(TASK DESCRIPTION):
Go line by line through the data below and work out how many lines contain "linejoin"; the answer is that number alone.

(EXTRACTED MATERIAL):

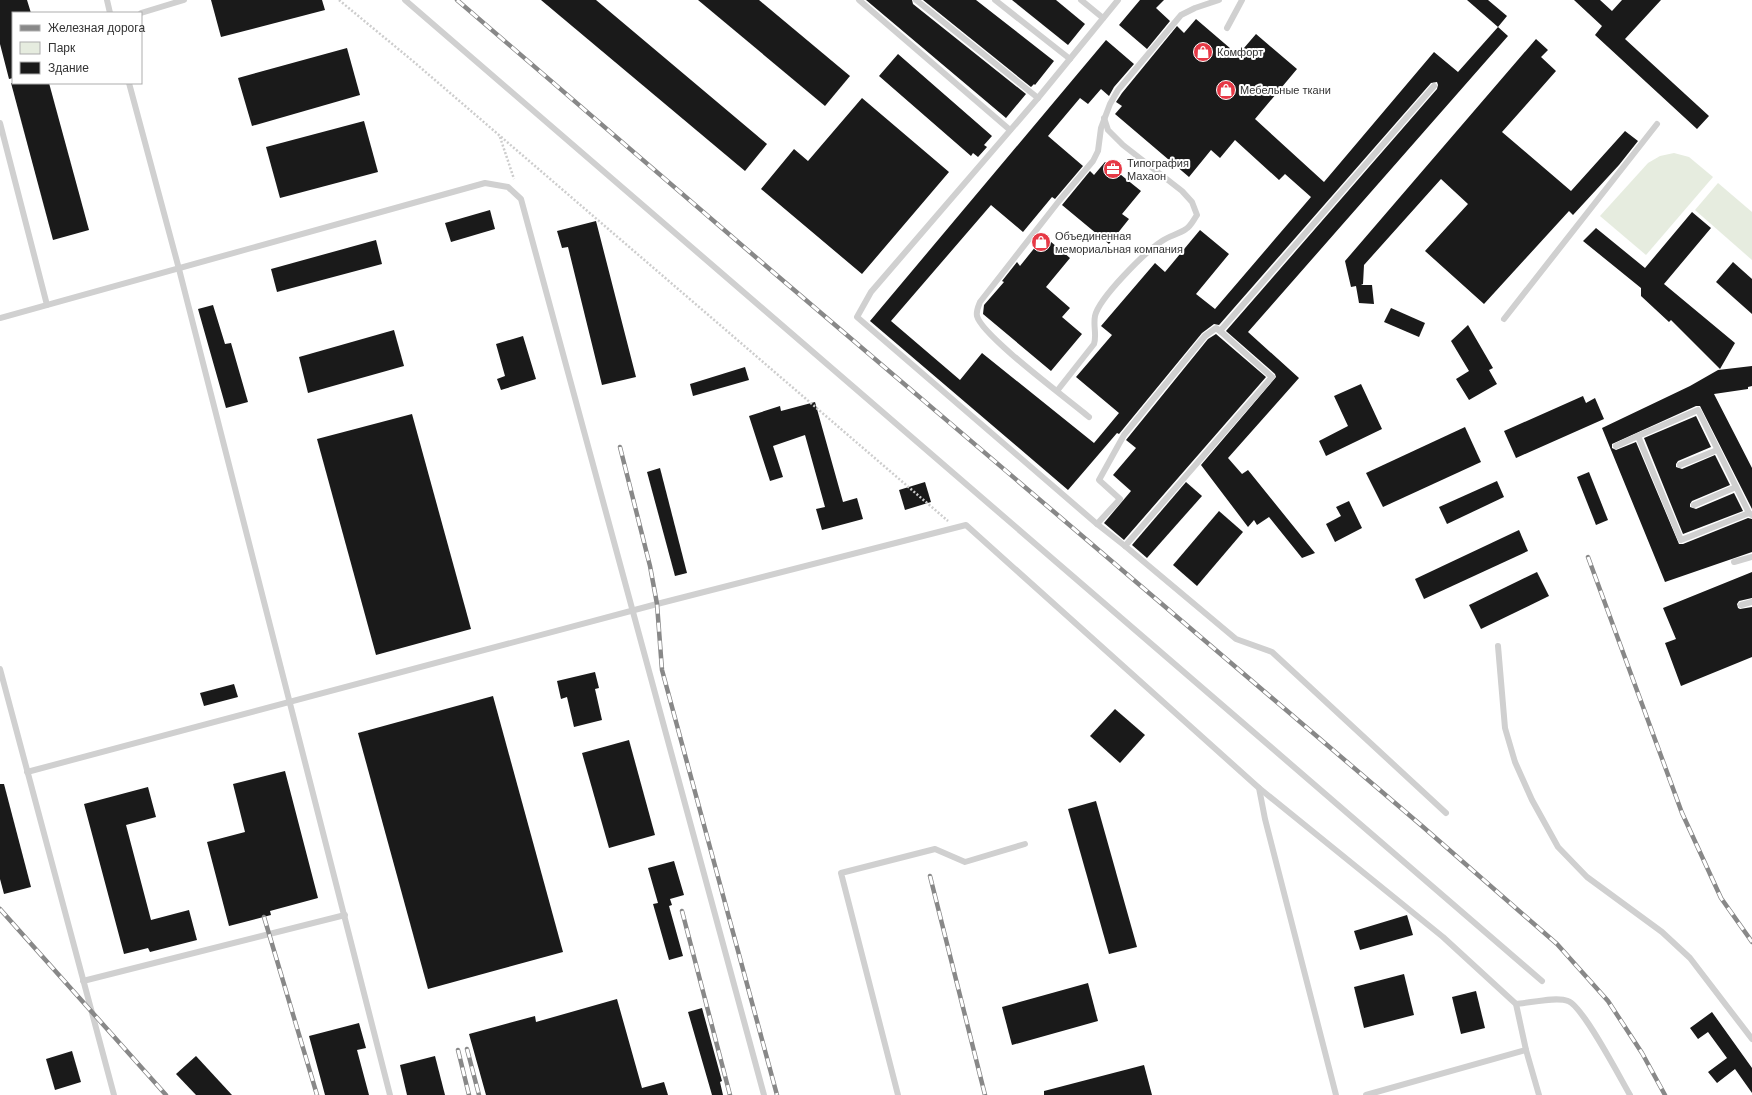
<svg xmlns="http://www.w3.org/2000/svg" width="1752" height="1095" font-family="Helvetica,sans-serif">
<rect width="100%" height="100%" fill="#fff"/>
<!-- green -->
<g fill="#e6ecdf">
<path d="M1674 153 1689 157 1713 177 1646 255 1600 216 1648 163 1660 156Z"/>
<path d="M1718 183 1752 212V260L1695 210Z"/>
</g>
<!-- building -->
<g fill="#1a1a1a">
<path d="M0 0H27L31 13H13V78L9 79 0 44Z"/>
<path d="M211 0H322L325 10 221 37Z"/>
<path d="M541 0H596L767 144 745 171Z"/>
<path d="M698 0H759L850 76 825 106Z"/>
<path d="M866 0H912L913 4 1026 94 1006 118Z"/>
<path d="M923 0H976L1054 61 1035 85 1034 84 1031 87Z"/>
<path d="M1012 0H1056L1085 24 1068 45Z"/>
<path d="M1140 0H1164L1156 8 1170 21 1147 49 1119 25Z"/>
<path d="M1467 0H1488L1507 16 1498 27Z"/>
<path d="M1574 0H1600L1612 11 1622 0H1661L1625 39 1709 116 1697 129 1595 35 1602 26Z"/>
<path d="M1196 19 1238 55 1256 34 1297 69 1255 119 1324 182 1434 52 1458 72 1498 27 1508 36 1248 332 1299 378 1228 458 1242 474 1248 470 1315 553 1302 558 1269 517 1257 525 1254 520 1248 527 1201 465 1276 377 1275 374 1226 331 1437 89 1438 85 1437 82 1431 83 1219 325 1214 324 1202 333 1119 434 1117 433 1068 490 870 321 1106 40 1134 64 1114 87 1109 96 1101 89 1088 104 1080 98 1048 136 1083 166 1055 199 1052 197 1023 232 991 205 891 321 960 380 982 353 1094 443 1119 413 1076 377 1112 335 1101 326 1155 263 1165 272 1200 230 1229 254 1196 294 1215 309 1311 197 1285 174 1279 180 1235 140 1220 158 1211 150 1189 177 1115 114 1122 106 1116 102 1122 93 1177 26 1184 33Z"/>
<path d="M1536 39 1548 50 1541 57 1556 71 1502 132 1571 191 1625 131 1638 141 1619 165 1573 215 1569 211 1484 304 1425 251 1468 204 1441 179 1364 265 1363 284 1361 285H1372L1374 304 1359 303 1356 286 1351 287 1345 261Z"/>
<path d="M347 48 360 95 252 126 238 78Z"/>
<path d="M898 54 992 136 984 145 987 147 978 157 973 153 971 156 879 76Z"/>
<path d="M11 83H49L89 230 53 240Z"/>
<path d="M862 98 949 172 862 274 761 189 794 149 808 161Z"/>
<path d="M364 121 378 172 280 198 266 147Z"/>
<path d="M1105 162 1141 191 1122 214 1129 219 1109 244 1062 205 1090 171 1094 175Z"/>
<path d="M490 210 495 229 451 242 445 223Z"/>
<path d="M1692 212 1711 228 1664 284 1735 343 1720 369 1671 320 1669 322 1641 296V288L1583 241 1596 228 1645 268Z"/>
<path d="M596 221 636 377 602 385 568 247 562 248 557 231Z"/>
<path d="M1044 236 1070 258 1046 287 1070 308 1062 317 1082 334 1051 371 983 314 984 305 1004 282 1002 281 1017 262 1020 266Z"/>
<path d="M376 240 382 264 277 292 271 269Z"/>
<path d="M1733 262 1752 279V314L1716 282Z"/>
<path d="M213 305 225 344 231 343 248 402 226 408 198 309Z"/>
<path d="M1391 308 1425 323 1419 337 1384 322Z"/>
<path d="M1468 325 1493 368 1489 370 1497 384 1469 400 1456 379 1469 371 1451 341Z"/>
<path d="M394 330 404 366 308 393 299 357Z"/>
<path d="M1216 334 1266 377 1124 540 1104 523 1131 491 1113 475 1136 448 1126 440 1208 339Z"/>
<path d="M523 336 536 379 501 390 497 379 505 376 496 344Z"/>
<path d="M1752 366V386L1748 387V389L1714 394 1752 468V509L1700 406H1696L1612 444V448L1616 450 1636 442 1679 544H1683L1748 518 1752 519V552L1665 582 1602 428 1690 386 1718 370Z"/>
<path d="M745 367 749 380 693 396 690 384Z"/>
<path d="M1361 384 1382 429 1326 456 1319 441 1348 426 1334 396Z"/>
<path d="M1583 396 1586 403 1595 398 1604 419 1516 458 1504 431Z"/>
<path d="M815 402 843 502 857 498 863 519 822 530 816 509 825 507 805 435 773 446 783 477 770 481 749 416 780 406 781 411Z"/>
<path d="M412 414 471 629 376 655 317 439Z"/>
<path d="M1696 416 1711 447 1678 461 1676 464V467L1682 469 1715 455 1730 485 1692 501 1690 504V507L1696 509 1734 493 1743 511 1683 534 1644 438Z"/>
<path d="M1465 427 1481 462 1383 507 1366 473Z"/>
<path d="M660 468 687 573 675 576 647 472Z"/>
<path d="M1589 472 1608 520 1596 525 1577 477Z"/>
<path d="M1497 481 1504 497 1447 524 1439 507Z"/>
<path d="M925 482 931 502 905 510 899 490Z"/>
<path d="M1186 482 1202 496 1147 558 1132 545Z"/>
<path d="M1349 501 1362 528 1335 542 1326 524 1341 516 1336 507Z"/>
<path d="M1219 511 1243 532 1197 586 1173 565Z"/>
<path d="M1519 530 1528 551 1424 599 1415 579Z"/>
<path d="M1537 572 1549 596 1481 629 1469 605Z"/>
<path d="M1752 572V598L1739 601 1737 604 1738 608 1740 609 1752 607V657L1681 686 1665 643 1676 639 1663 608Z"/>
<path d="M595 672 599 688 595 689 602 720 574 727 567 697 561 699 557 681Z"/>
<path d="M234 684 238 697 204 706 200 693Z"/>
<path d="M493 696 563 952 428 989 358 733Z"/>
<path d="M1115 709 1145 735 1120 763 1090 736Z"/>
<path d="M629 740 655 835 609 848 582 753Z"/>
<path d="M285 771 318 898 270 911 271 915 229 926 207 842 245 832 233 784Z"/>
<path d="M0 784H4L31 887 4 894 0 879Z"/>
<path d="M148 787 156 817 126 825 151 920 189 910 197 940 150 952 148 948 124 954 84 804Z"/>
<path d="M1096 801 1137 947 1109 954 1068 809Z"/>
<path d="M674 861 684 895 670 899 672 905 669 906 683 956 669 960 653 904 658 903 648 868Z"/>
<path d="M1407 915 1413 935 1360 950 1354 931Z"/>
<path d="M1404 974 1414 1015 1364 1028 1354 987Z"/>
<path d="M1088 983 1098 1021 1012 1045 1002 1007Z"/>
<path d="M1476 991 1485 1028 1461 1034 1452 997Z"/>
<path d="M617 999 642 1088 664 1082 668 1095H486L469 1034 535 1016 536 1022Z"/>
<path d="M702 1008 722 1081 720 1082 723 1095H712L688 1012Z"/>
<path d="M1712 1012 1752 1068V1093L1735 1069 1717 1083 1708 1072 1727 1058 1708 1032 1698 1039 1690 1028Z"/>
<path d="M359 1023 366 1048 357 1050 369 1095H325L309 1036Z"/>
<path d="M72 1051 81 1082 55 1090 46 1059Z"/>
<path d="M196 1056 232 1095H196L176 1074Z"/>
<path d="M435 1056 445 1095H407L400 1065Z"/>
<path d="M1144 1065 1152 1095H1044V1091Z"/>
</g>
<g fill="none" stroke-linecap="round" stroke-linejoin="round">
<!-- path -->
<g stroke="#cdcdcd" stroke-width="2.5" stroke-dasharray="2 2" stroke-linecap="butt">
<path d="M339 0 414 62 948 521"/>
<path d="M500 137 514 179"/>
</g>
<!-- lane -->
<g stroke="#d0d0d0" stroke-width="6">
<path d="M107 0 110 13"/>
<path d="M405 0 1542 981"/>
<path d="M859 0 1010 130"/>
<path d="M916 0 1038 98"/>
<path d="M995 0 1070 59"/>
<path d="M1081 0 1103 18"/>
<path d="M1118 0 1038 98 871 292 857 317 1097 524 1125 546 1236 639 1272 652 1446 813"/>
<path d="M141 13 184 0"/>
<path d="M1227 28 1242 0"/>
<path d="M129 83 179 269 390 1095"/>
<path d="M0 123 47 305"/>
<path d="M0 318 485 183 508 187 521 199 764 1095"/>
<path d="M1504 319 1657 124"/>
<path d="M1057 391 1094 344C1097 335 1093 326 1095 316 1099 298 1145 252 1162 241 1169 236 1179 234 1186 229 1191 226 1194 219 1197 215L1192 202 1182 191 1123 145 1108 130 1104 118"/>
<path d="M1089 417C1069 400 982 336 977 316 976 311 978 307 980 302L1059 201 1093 161 1098 151 1101 128 1110 104 1118 90 1181 15 1195 8 1219 0"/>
<path d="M1638 436 1698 410 1749 513"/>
<path d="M1616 446 1638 436 1681 540 1749 513 1752 515"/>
<path d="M1680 465 1717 450"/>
<path d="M1694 505 1736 487"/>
<path d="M1097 524 1120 499 1099 480 1124 435 1205 336 1216 328 1220 331 1434 86"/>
<path d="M1125 546 1272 377 1220 331"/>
<path d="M1734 562 1752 557"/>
<path d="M1741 605 1752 602"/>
<path d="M1498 646 1505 728 1515 762 1532 800 1558 847 1587 877 1662 932 1690 958 1752 1039"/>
<path d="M0 669 114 1095"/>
<path d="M27 772 657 604 966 525 1259 788 1265 819 1336 1095"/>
<path d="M1259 788 1443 937 1516 1004C1530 1003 1556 996 1568 1001 1583 1006 1620 1078 1630 1095"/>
<path d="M83 981 345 915"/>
<path d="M1516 1004 1526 1050 1539 1095"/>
<path d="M898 1095 841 873 935 849 965 862 1025 844"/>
<path d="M1366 1095 1526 1050"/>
</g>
<!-- rail casing -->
<g stroke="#888" stroke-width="4.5">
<g id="rail">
<path d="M457 0 773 272 1422 826 1557 944 1608 1001 1642 1053 1665 1095"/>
<path d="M620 447 650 566 657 604 662 670 777 1095"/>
<path d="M1588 557 1682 813 1721 898 1752 942"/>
<path d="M930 876 985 1095"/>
<path d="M0 909 166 1095"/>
<path d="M682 911 730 1095"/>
<path d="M264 917 317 1095"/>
<path d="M467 1049 479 1095"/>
<path d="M458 1050 469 1095"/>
</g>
</g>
<!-- rail -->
<use href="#rail" stroke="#fff" stroke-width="3" stroke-dasharray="9" stroke-linecap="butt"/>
</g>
<!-- icons -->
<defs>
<g id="shop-disc" transform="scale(1)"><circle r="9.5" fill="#e63946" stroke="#fff"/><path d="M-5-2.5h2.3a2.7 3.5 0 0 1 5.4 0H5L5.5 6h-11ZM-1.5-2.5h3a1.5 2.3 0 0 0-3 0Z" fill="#fff"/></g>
<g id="office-disc" transform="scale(1)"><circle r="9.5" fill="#e63946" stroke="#fff"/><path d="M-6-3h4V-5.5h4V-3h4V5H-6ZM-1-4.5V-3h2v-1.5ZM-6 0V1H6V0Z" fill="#fff"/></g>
</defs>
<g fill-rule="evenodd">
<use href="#shop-disc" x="1203" y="52"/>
<use href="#shop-disc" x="1226" y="90"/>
<use href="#office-disc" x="1113" y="169"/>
<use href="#shop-disc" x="1041" y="242"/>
</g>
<g text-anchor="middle" stroke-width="4" stroke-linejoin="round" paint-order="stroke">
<!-- poi labels -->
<g font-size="11" fill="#333" stroke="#fff" text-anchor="start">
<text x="1217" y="56">Комфорт</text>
<text x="1240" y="94">Мебельные ткани</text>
<text x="1127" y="167">Типография<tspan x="1127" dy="13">Махаон</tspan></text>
<text x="1055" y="240">Объединенная<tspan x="1055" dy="13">мемориальная компания</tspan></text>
</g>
</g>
<!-- legend -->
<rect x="12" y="12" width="130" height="72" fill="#ffffff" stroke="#adadad"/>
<rect x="20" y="25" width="20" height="6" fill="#888888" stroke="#adadad"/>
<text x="48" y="32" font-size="12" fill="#333333">Железная дорога</text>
<rect x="20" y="42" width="20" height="12" fill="#e6ecdf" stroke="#adadad"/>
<text x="48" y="52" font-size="12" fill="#333333">Парк</text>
<rect x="20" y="62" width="20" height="12" fill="#1a1a1a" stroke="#adadad"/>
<text x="48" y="72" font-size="12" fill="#333333">Здание</text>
</svg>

(TASK ANSWER):
2